Mark Murovitz

Monday, 21 March 2005 19:00

Risk management

The Committee of Sponsoring Organizations of the Treadway Commission (COSO) defines risk management as follows:

"Enterprise risk management is a process, effected by an entity's board of directors, management and other personnel, applied in strategy setting and across the enterprise, designed to identify potential events that may affect the entity and manage risk to be within its risk appetite, to provide reasonable assurance of the achievement of entity objectives."

Historically, nonprofit board members tended to view risk management as the need to ensure that the entity has sufficient insurance coverage. In this new age of board member accountability, risk management needs to fit the COSO definition.

The nonprofit board, through the efforts of its members, must understand the types of events that might push the organization into a condition where achievement of its mission, its financial health and its support from the community may be compromised.

What should the board consider as it looks at its future risks? Some important considerations:

* Does it understand the professional management team, its strengths and weaknesses and the succession mechanism in place for all of the key roles in the management hierarchy?

Given entries:
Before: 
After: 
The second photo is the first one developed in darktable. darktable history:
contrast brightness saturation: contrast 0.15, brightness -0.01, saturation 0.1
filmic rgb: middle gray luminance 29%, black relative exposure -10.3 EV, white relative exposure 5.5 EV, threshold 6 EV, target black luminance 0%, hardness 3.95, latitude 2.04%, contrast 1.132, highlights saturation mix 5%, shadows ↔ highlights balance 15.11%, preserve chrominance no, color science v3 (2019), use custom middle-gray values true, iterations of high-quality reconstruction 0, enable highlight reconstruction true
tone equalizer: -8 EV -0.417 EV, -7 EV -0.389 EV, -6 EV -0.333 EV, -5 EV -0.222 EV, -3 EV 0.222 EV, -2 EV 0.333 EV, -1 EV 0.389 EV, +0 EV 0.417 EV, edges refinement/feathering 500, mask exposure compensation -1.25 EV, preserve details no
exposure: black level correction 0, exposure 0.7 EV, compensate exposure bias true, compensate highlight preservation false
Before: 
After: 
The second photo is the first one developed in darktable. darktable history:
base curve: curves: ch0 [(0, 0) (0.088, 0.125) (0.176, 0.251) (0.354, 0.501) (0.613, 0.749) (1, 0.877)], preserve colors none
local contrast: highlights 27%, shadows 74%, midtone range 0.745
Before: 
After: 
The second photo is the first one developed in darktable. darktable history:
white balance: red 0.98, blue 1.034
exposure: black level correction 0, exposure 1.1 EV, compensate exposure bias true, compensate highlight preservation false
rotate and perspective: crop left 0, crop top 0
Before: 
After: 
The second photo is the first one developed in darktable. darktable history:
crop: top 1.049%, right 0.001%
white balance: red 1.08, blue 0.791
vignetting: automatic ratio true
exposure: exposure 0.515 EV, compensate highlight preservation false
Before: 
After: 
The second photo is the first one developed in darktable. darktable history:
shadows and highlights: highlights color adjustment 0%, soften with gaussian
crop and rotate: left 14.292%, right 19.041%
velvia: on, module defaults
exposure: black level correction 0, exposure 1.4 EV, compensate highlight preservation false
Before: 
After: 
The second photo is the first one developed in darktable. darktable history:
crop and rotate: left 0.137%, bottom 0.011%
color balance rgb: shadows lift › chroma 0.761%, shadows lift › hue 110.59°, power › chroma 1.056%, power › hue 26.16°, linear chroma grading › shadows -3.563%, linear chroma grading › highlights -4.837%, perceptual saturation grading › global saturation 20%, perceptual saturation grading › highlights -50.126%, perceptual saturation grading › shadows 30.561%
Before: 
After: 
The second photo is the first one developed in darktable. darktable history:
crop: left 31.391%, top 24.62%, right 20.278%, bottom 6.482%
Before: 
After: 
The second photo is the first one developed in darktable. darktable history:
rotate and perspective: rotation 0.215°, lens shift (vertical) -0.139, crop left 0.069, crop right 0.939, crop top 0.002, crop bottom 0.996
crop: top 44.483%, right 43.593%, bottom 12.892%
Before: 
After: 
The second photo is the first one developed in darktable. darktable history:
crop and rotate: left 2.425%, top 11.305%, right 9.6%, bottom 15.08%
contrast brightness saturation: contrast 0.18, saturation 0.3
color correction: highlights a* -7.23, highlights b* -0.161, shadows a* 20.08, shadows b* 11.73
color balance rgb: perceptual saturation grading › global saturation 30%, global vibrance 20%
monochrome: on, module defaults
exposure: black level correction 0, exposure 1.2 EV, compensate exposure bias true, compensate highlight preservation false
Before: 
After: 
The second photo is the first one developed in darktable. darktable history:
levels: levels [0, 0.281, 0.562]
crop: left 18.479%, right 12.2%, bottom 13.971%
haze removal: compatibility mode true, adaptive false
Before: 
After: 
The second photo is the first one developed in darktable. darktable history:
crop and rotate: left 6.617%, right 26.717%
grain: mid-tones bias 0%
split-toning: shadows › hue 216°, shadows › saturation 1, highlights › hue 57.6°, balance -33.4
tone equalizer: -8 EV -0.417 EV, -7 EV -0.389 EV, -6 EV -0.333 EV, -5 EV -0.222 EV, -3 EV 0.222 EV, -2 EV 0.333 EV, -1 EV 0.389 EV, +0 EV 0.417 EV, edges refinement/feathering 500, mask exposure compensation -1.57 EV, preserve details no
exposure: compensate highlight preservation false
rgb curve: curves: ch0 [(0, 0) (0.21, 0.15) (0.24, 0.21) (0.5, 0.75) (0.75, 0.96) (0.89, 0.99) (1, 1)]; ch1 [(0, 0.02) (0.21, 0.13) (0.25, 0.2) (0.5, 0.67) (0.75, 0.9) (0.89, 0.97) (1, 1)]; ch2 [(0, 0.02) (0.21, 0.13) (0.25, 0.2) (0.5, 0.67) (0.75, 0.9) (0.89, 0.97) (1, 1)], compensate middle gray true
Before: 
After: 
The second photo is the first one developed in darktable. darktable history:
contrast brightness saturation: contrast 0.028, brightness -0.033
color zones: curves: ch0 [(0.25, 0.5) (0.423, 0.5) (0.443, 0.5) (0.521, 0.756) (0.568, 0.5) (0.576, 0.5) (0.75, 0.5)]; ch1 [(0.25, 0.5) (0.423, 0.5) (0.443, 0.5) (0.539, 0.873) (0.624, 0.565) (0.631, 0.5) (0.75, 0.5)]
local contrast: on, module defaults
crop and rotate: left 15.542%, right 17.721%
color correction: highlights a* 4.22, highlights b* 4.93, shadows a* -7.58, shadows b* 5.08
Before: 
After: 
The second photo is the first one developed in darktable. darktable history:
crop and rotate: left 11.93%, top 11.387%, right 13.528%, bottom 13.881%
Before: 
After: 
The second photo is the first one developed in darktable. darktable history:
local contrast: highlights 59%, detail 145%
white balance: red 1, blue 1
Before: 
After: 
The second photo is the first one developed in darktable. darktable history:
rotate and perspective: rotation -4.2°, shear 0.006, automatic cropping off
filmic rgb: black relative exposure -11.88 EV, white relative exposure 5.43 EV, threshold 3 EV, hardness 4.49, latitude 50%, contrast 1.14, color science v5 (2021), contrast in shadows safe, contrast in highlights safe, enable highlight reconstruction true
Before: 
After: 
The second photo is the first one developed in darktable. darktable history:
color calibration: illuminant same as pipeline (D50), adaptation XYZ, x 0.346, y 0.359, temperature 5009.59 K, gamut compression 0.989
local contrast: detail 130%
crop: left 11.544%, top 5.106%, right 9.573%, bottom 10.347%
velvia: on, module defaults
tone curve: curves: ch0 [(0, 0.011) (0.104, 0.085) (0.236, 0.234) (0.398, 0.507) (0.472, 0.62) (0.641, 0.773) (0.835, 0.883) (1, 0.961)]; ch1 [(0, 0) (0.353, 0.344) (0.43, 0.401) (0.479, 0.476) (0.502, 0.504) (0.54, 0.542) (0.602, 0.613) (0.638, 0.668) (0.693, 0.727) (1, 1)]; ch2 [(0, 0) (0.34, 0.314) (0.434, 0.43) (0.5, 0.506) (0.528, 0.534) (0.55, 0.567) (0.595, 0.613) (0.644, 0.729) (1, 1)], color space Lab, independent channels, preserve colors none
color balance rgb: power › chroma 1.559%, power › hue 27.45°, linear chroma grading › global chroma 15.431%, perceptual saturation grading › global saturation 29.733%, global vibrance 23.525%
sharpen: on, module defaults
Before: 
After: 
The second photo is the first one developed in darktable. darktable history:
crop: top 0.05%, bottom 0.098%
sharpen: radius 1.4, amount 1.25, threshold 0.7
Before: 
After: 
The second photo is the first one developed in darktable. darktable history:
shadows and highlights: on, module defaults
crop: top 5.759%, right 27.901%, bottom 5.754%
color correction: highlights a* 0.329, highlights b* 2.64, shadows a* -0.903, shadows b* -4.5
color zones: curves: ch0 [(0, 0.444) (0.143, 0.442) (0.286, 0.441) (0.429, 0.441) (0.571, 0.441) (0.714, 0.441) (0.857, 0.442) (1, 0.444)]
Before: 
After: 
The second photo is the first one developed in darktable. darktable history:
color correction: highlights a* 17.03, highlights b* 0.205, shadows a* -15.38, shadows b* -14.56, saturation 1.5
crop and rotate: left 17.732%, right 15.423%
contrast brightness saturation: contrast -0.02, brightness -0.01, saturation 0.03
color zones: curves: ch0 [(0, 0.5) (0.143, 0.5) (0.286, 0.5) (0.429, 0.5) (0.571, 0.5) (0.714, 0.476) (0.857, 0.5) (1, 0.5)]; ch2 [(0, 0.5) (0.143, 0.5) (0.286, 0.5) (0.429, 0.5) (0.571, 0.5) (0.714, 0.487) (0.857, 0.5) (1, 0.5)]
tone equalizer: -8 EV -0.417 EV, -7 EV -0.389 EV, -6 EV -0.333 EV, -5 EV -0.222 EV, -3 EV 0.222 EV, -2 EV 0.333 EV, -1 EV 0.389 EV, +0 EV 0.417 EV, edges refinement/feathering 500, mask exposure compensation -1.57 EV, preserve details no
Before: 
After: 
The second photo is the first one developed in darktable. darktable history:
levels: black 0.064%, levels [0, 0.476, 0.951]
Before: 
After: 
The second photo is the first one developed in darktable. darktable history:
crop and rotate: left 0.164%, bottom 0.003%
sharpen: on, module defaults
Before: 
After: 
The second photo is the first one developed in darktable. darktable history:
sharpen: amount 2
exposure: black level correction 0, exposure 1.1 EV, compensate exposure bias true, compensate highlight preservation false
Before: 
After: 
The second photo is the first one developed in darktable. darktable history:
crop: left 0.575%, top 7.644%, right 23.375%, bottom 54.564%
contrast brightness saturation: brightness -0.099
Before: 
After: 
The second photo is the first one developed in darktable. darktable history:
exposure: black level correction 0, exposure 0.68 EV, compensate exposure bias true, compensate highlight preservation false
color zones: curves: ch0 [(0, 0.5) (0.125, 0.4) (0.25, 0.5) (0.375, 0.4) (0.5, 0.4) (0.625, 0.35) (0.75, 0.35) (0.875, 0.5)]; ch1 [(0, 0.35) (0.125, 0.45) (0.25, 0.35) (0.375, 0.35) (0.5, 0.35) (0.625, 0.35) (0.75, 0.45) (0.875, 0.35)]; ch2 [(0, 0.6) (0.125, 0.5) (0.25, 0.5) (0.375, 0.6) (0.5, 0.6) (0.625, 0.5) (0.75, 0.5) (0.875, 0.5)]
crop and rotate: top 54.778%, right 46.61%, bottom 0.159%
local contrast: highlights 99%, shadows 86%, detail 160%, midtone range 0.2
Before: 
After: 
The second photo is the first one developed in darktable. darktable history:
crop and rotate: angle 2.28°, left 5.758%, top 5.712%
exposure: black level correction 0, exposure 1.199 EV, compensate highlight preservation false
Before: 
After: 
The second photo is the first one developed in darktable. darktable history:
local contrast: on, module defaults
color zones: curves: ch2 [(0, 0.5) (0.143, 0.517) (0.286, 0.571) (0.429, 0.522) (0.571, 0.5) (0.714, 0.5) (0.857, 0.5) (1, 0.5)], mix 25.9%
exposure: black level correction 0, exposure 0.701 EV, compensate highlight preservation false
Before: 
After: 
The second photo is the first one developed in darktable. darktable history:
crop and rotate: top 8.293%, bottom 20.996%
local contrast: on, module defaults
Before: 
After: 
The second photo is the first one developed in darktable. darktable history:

Stated exercise: Can you copy the risk management text word for word, starting with "Mark Murovitz" and going on through "the COSO definition."? Rely on the risk management text alone, not on the rows.

The solution:
Mark Murovitz

Monday, 21 March 2005 19:00

Risk management

The Committee of Sponsoring Organizations of the Treadway Commission (COSO) defines risk management as follows:

"Enterprise risk management is a process, effected by an entity's board of directors, management and other personnel, applied in strategy setting and across the enterprise, designed to identify potential events that may affect the entity and manage risk to be within its risk appetite, to provide reasonable assurance of the achievement of entity objectives."

Historically, nonprofit board members tended to view risk management as the need to ensure that the entity has sufficient insurance coverage. In this new age of board member accountability, risk management needs to fit the COSO definition.